What keeps her in it is not ambition in the conventional sense. It is something closer to conviction.

“I have always believed in the power of language as both a bridge and a source of identity,” she says, “and I am deeply committed to ensuring that students who are learning English are seen, supported, and empowered to thrive.”

The most fulfilling part of her work, she says, is watching the leaders she supports grow. “When leaders and educators are strengthened, our students are ultimately the ones who benefit most.” It is a logic she has applied at every level — classroom, campus, district — and it has not changed.

Outside the office, she has channeled a parallel discipline into writing. In 2024, while managing her directorship, she published a book on mindfulness and manifestation, now available on Amazon. A second book — 365 Daily Affirmations: Remove Imposter Syndrome — is scheduled for release around December. “Writing the book required discipline, focus, and purpose,” she says, describing it as a natural extension of her belief that leaders benefit from intentional living, not just institutional achievement.

What she carries forward

The early years abroad were not easy. Dr. Maria is candid about the isolation — the unfamiliar professional terrain, the distance from family, the weight of doctoral studies layered on top of full-time work. “There were moments of uncertainty,” she says, “but I learned to approach these challenges with resilience and intentionality.”

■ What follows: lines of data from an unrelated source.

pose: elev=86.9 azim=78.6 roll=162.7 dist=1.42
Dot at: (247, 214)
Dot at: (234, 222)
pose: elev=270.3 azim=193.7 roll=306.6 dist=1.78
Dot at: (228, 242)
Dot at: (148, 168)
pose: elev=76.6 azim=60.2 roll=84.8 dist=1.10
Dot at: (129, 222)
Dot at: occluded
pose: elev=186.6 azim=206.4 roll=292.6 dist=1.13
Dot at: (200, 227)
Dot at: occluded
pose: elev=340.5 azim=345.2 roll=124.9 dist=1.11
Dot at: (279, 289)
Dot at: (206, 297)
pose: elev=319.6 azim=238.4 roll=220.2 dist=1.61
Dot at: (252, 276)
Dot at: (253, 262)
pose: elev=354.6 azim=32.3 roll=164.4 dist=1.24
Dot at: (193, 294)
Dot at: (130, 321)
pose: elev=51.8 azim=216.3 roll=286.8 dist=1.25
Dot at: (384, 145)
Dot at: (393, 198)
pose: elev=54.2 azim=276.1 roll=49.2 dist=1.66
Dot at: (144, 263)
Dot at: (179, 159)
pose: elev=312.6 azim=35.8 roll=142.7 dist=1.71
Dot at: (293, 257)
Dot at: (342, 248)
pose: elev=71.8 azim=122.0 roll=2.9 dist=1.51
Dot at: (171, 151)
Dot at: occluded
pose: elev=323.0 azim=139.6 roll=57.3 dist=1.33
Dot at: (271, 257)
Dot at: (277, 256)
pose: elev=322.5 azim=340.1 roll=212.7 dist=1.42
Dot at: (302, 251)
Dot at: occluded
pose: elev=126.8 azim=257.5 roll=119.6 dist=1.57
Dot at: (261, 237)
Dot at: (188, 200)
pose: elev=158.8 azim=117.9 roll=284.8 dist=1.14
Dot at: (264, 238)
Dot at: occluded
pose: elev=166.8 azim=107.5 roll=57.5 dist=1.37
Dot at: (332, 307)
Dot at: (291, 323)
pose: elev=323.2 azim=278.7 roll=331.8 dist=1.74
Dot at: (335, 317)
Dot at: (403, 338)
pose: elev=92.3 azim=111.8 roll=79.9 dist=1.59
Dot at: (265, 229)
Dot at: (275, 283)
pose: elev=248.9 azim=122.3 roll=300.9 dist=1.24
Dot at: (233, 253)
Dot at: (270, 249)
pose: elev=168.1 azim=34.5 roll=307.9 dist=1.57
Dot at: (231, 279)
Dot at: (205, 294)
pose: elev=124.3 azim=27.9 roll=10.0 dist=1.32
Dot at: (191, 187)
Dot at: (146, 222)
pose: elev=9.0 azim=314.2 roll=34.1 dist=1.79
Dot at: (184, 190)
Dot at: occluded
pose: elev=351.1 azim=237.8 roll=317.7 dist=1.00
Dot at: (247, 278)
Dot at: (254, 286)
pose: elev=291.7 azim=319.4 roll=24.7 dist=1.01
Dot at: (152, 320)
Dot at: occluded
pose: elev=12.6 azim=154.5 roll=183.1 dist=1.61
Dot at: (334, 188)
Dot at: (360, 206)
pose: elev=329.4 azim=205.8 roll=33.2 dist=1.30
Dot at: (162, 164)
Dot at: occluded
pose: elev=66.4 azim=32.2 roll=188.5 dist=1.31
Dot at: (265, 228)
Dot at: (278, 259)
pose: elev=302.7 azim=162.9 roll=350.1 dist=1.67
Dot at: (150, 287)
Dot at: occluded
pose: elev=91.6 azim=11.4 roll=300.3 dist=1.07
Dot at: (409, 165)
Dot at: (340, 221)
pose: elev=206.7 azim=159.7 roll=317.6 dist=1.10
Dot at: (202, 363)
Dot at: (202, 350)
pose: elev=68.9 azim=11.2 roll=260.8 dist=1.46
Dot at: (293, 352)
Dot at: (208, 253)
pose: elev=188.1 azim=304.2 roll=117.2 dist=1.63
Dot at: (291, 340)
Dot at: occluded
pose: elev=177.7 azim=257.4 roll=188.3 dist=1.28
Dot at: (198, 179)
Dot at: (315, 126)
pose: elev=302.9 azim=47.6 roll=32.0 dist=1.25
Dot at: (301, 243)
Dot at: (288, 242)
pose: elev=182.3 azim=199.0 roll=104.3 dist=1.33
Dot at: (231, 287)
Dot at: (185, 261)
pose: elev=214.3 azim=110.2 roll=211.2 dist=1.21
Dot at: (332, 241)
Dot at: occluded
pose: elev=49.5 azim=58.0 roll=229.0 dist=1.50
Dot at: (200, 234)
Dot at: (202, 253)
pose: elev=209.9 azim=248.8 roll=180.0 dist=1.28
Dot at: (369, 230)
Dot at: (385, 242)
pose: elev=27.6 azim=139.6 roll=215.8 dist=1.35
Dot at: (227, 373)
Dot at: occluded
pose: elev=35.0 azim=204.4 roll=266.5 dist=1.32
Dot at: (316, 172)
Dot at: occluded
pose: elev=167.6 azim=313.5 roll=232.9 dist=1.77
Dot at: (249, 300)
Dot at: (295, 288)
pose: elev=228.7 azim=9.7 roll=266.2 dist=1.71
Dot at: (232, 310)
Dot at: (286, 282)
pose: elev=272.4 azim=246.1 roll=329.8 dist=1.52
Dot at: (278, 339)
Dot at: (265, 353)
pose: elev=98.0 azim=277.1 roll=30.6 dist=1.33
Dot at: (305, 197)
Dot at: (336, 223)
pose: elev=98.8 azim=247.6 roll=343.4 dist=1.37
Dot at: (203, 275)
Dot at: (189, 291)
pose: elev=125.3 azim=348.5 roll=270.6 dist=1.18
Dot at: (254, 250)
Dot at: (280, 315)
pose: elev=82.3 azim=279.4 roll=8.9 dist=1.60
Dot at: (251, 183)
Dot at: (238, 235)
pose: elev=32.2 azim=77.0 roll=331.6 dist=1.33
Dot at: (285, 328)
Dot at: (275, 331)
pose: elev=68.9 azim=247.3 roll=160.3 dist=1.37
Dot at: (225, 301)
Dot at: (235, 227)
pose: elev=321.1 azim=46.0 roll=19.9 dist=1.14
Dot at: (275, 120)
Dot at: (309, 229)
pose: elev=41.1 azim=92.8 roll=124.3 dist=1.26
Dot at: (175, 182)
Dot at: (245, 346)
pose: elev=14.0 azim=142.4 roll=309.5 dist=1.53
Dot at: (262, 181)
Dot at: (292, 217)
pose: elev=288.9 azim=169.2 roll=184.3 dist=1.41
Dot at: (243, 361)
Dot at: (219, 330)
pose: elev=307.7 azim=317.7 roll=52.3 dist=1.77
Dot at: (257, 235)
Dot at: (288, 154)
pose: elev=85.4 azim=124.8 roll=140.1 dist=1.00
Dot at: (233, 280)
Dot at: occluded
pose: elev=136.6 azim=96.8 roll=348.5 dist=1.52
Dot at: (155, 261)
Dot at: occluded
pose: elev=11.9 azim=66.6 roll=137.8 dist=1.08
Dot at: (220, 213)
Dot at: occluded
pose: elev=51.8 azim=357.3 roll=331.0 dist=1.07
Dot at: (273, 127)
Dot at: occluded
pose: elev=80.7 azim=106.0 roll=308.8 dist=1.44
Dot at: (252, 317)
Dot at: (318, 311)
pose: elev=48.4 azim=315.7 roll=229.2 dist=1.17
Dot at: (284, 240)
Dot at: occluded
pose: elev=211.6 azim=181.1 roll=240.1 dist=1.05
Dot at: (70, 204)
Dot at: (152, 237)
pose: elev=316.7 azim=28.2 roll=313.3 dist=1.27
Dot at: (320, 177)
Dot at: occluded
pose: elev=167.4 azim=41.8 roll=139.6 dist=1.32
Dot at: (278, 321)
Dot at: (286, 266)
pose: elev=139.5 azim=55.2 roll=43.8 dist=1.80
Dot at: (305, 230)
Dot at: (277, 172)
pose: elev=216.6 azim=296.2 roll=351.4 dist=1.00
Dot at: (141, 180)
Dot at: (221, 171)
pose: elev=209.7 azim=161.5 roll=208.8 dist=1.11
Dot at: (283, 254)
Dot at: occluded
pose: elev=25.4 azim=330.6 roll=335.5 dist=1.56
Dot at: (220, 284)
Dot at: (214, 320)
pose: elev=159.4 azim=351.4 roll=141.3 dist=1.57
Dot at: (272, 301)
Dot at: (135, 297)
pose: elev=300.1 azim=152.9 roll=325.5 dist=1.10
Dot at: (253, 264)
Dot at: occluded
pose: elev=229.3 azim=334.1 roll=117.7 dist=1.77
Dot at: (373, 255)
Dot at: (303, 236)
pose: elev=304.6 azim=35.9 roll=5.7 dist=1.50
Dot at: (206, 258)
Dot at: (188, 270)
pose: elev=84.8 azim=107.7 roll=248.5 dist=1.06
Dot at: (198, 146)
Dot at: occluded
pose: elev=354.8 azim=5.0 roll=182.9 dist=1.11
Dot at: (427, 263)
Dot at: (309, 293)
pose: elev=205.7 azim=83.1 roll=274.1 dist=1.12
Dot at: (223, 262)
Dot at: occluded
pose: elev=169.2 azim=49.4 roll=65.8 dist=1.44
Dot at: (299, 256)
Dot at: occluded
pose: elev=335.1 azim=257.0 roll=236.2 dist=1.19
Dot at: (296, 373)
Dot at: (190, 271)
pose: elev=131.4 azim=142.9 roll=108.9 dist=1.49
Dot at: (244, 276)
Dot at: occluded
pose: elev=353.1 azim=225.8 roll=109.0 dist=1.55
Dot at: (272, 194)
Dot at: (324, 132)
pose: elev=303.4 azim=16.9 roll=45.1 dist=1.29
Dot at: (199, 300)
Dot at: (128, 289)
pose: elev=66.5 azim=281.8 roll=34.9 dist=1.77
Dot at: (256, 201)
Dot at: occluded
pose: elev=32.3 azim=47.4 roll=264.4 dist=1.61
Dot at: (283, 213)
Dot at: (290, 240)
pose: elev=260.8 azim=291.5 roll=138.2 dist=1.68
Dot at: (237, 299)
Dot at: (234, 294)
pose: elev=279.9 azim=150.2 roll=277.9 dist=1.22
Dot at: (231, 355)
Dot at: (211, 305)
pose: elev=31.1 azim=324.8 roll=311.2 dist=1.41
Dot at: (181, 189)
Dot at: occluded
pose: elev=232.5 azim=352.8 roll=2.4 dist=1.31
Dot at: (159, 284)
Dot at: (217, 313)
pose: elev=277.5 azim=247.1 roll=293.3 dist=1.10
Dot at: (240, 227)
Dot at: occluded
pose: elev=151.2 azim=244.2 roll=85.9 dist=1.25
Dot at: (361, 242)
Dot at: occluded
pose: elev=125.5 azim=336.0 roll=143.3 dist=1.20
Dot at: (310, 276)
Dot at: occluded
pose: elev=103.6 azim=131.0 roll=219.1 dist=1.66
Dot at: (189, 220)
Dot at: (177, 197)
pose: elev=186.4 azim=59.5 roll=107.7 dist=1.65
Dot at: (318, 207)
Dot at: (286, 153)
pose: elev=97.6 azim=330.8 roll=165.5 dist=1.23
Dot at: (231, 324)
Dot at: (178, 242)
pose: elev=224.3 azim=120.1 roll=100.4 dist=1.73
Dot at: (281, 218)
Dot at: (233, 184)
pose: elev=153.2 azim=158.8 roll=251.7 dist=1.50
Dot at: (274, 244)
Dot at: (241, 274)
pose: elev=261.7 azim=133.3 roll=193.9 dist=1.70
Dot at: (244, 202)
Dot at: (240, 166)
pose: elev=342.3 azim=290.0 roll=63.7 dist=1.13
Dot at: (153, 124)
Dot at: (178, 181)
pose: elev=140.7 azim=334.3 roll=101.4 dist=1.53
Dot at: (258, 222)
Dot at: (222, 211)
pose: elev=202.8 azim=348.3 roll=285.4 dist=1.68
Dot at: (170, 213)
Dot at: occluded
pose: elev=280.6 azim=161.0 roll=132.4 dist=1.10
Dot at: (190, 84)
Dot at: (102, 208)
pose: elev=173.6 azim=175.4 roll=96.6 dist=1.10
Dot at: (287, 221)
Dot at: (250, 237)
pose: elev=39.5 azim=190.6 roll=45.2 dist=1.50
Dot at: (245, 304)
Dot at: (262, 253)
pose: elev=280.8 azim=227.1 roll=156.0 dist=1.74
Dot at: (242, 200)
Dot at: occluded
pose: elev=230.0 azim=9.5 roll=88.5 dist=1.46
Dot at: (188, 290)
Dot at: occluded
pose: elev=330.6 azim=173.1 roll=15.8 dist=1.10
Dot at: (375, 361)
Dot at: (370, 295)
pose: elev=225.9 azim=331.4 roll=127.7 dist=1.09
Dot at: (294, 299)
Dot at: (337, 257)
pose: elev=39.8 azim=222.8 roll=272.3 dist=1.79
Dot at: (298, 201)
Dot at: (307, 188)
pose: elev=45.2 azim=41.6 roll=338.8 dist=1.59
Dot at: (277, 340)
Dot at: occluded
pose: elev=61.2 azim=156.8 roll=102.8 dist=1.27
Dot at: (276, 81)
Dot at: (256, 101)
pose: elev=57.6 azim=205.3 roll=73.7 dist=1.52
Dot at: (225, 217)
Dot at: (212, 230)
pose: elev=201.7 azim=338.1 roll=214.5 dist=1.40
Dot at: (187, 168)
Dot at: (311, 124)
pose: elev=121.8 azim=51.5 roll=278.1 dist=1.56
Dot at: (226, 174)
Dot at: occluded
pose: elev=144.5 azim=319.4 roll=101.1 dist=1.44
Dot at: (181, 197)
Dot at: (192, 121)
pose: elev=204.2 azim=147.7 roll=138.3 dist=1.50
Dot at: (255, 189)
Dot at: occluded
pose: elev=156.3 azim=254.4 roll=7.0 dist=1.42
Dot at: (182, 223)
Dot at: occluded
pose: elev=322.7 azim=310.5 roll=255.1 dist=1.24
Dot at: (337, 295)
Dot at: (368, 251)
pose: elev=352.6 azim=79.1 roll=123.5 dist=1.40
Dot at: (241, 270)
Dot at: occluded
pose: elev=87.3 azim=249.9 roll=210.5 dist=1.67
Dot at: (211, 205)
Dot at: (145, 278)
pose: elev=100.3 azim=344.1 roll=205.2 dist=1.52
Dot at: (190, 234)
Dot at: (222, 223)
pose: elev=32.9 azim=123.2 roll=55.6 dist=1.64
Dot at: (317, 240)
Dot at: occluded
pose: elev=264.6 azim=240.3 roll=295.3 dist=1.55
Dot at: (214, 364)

Her husband Ron has been, in her words, a constant source of strength. So has her faith. These are not rhetorical anchors; they appear repeatedly in how she describes surviving the harder stretches of her career.

Her advice to Filipinos navigating similar difficulties is grounded in the same values. “Remain grounded in your values and be patient with your journey,” she says. “Do not forget where you came from — carry with you the values, humility, and resilience that were instilled in you by your parents.”

For Dr. Maria, working abroad was never the destination. It was the means to something larger — a chance to deepen her practice, broaden her perspective, and ultimately return, if not geographically then in purpose, to the mission she has carried since Greenhills. She plans to continue supporting multilingual learners internationally, mentoring future leaders, and writing books she hopes will move others to step into their own potential.

“I see it not as a destination,” she says of her career, “but as part of a larger purpose that continues to unfold.”